Kernel Authoring Guide

Writing GPU kernels with FlyDSL: @flyc.jit, @flyc.kernel, expression API, launch configuration, shared memory, and synchronization.

API: This guide documents the @flyc.kernel/@flyc.jit API from flydsl.compiler and flydsl.expr (python/flydsl/).

Quick Reference

Concept	API	Description
JIT host func	`@flyc.jit`	Emit host-side launcher with JIT compilation
GPU kernel	`@flyc.kernel`	Define GPU kernel function
Launch	`kernel(...).launch(grid=, block=)`	Configure and emit GPU launch
Thread ID	`fx.gpu.thread_idx.x`	Get thread index in workgroup
Block ID	`fx.gpu.block_idx.x`	Get block/workgroup index
Block dim	`fx.gpu.block_dim.x`	Get block dimension size
Compile-time	`fx.Constexpr[int]`	Compile-time constant parameter
Tensor arg	`fx.Tensor`	GPU tensor argument (via DLPack)
Stream arg	`fx.Stream`	CUDA/HIP stream argument
Barrier	`fx.gpu.barrier()`	Workgroup synchronization
Constants	`fx.Int32` / `fx.Index` / `fx.Float32`	Create typed DSL constants
Range loop	`range_constexpr(n)`	Compile-time unrolled loop
Buffer load	`buffer_ops.buffer_load(rsrc, off)`	AMD buffer load intrinsic

1. Basic Kernel Pattern

1.1 `@flyc.kernel` + `@flyc.jit`

import flydsl.compiler as flyc
import flydsl.expr as fx
from flydsl.expr import gpu

@flyc.kernel
def vec_add_kernel(
    A: fx.Tensor,
    B: fx.Tensor,
    C: fx.Tensor,
    N: fx.Constexpr[int],
):
    tid = gpu.thread_idx.x
    bid = gpu.block_idx.x
    idx = bid * 256 + tid
    # ... kernel body using fx.*, ArithValue, Vector, and buffer ops ...

@flyc.jit
def vec_add(
    A: fx.Tensor,
    B: fx.Tensor,
    C: fx.Tensor,
    N: fx.Constexpr[int],
    stream: fx.Stream = fx.Stream(None),
):
    vec_add_kernel(A, B, C, N).launch(
        grid=(N // 256,),
        block=(256,),
        stream=stream,
    )

# Usage:
import torch
A = torch.randn(1024, device="cuda", dtype=torch.float32)
B = torch.randn(1024, device="cuda", dtype=torch.float32)
C = torch.empty(1024, device="cuda", dtype=torch.float32)

vec_add(A, B, C, 1024)

1.2 How It Works

@flyc.kernel wraps the function as a KernelFunction
@flyc.jit wraps the function as a JitFunction
On first call, JitFunction.__call__ triggers:
- AST rewriting (Python loops/ifs → MLIR scf ops)
- MLIR module creation with gpu.container_module
- Tracing the jit function body to generate MLIR ops
- Calling vec_add_kernel(...) emits a gpu.func in gpu.module
- .launch() emits gpu.launch_func
- MlirCompiler.compile() runs the full pass pipeline
- JITCFunction wraps the resulting ExecutionEngine
Subsequent calls with the same type signature use the cached binary

2. Parameter Types

2.1 `fx.Tensor`

Maps a PyTorch tensor to an MLIR memref descriptor via DLPack:

@flyc.kernel
def my_kernel(input: fx.Tensor, output: fx.Tensor):
    # input and output are Tensor wrappers around ir.Value (memref)
    ...

At the host boundary, torch.Tensor is automatically converted via TensorAdaptor.

2.2 `fx.Constexpr[T]`

Compile-time constant.
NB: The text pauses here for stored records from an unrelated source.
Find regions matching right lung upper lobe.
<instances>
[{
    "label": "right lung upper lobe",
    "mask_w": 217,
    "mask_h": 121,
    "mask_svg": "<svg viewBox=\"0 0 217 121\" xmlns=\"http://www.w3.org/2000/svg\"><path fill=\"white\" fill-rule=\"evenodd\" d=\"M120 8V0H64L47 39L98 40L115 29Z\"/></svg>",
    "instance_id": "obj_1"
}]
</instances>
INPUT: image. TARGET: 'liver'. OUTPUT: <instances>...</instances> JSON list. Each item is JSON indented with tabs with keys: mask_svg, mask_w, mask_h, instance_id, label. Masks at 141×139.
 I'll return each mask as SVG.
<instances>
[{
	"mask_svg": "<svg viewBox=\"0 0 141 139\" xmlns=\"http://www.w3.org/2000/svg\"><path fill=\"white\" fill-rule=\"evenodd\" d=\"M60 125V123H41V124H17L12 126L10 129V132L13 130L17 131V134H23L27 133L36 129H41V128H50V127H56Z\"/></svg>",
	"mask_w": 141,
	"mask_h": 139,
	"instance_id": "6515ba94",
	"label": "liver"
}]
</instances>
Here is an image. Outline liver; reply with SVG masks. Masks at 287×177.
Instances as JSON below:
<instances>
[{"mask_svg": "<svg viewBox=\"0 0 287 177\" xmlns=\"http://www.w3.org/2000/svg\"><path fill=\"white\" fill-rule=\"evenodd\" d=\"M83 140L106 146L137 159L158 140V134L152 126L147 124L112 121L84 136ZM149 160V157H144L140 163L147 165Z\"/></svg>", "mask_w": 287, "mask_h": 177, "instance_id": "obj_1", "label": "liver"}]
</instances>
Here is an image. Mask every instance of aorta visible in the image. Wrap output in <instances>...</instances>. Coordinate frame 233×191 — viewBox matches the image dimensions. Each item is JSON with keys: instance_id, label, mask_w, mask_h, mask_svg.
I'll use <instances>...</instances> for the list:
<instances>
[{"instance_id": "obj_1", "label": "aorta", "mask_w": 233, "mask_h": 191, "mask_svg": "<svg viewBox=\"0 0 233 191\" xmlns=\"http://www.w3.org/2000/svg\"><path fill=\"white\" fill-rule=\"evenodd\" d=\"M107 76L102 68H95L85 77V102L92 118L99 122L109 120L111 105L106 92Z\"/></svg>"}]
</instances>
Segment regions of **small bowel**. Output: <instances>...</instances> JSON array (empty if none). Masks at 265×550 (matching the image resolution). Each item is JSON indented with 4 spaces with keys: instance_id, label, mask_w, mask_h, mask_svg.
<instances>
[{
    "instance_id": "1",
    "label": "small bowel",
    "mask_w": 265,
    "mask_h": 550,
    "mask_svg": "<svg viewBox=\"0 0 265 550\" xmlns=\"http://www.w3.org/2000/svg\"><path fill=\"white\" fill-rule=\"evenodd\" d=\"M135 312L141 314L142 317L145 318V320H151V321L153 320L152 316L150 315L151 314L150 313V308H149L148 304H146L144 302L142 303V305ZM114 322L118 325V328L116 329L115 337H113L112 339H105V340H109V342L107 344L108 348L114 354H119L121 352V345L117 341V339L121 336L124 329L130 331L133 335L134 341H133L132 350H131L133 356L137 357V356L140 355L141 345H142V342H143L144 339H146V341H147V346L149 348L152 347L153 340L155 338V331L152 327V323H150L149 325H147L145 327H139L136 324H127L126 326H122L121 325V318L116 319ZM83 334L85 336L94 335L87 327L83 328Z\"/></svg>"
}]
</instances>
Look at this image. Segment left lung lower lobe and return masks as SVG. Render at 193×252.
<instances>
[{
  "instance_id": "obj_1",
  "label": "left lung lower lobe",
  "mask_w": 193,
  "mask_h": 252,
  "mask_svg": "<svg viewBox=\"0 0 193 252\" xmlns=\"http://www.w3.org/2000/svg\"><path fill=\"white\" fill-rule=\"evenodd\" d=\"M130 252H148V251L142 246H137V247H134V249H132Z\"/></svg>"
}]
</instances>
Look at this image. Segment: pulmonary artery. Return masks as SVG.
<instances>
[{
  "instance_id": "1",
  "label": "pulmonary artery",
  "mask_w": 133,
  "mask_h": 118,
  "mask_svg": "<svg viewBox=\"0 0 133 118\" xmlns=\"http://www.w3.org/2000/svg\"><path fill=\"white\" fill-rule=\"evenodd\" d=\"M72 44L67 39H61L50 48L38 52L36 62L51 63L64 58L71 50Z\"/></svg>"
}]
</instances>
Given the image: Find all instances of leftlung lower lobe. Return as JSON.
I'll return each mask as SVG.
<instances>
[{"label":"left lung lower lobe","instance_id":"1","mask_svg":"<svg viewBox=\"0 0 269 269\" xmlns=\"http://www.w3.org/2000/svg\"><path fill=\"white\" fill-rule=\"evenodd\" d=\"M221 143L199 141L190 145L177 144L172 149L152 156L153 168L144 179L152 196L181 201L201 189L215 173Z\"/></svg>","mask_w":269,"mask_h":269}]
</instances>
Value is embedded directly in the generated IR:

@flyc.kernel
def my_kernel(data: fx.Tensor, N: fx.Constexpr[int], dtype: fx.Constexpr[str]):
    for i in range_constexpr(N // 64):  # unrolled at compile time
        ...

Different Constexpr values produce different compiled kernels (separate cache entries).

2.3 `fx.Int32`

Runtime integer parameter (passed as i32):

@flyc.jit
def launch(data: fx.Tensor, size: fx.Int32, stream: fx.Stream = fx.Stream(None)):
    ...

Python int values are automatically converted to Int32 via the JitArgumentRegistry.

2.4 `fx.Stream`

CUDA/HIP stream for asynchronous kernel launch:

@flyc.jit
def launch(data: fx.Tensor, stream: fx.Stream = fx.Stream(None)):
    my_kernel(data).launch(grid=(1,), block=(256,), stream=stream)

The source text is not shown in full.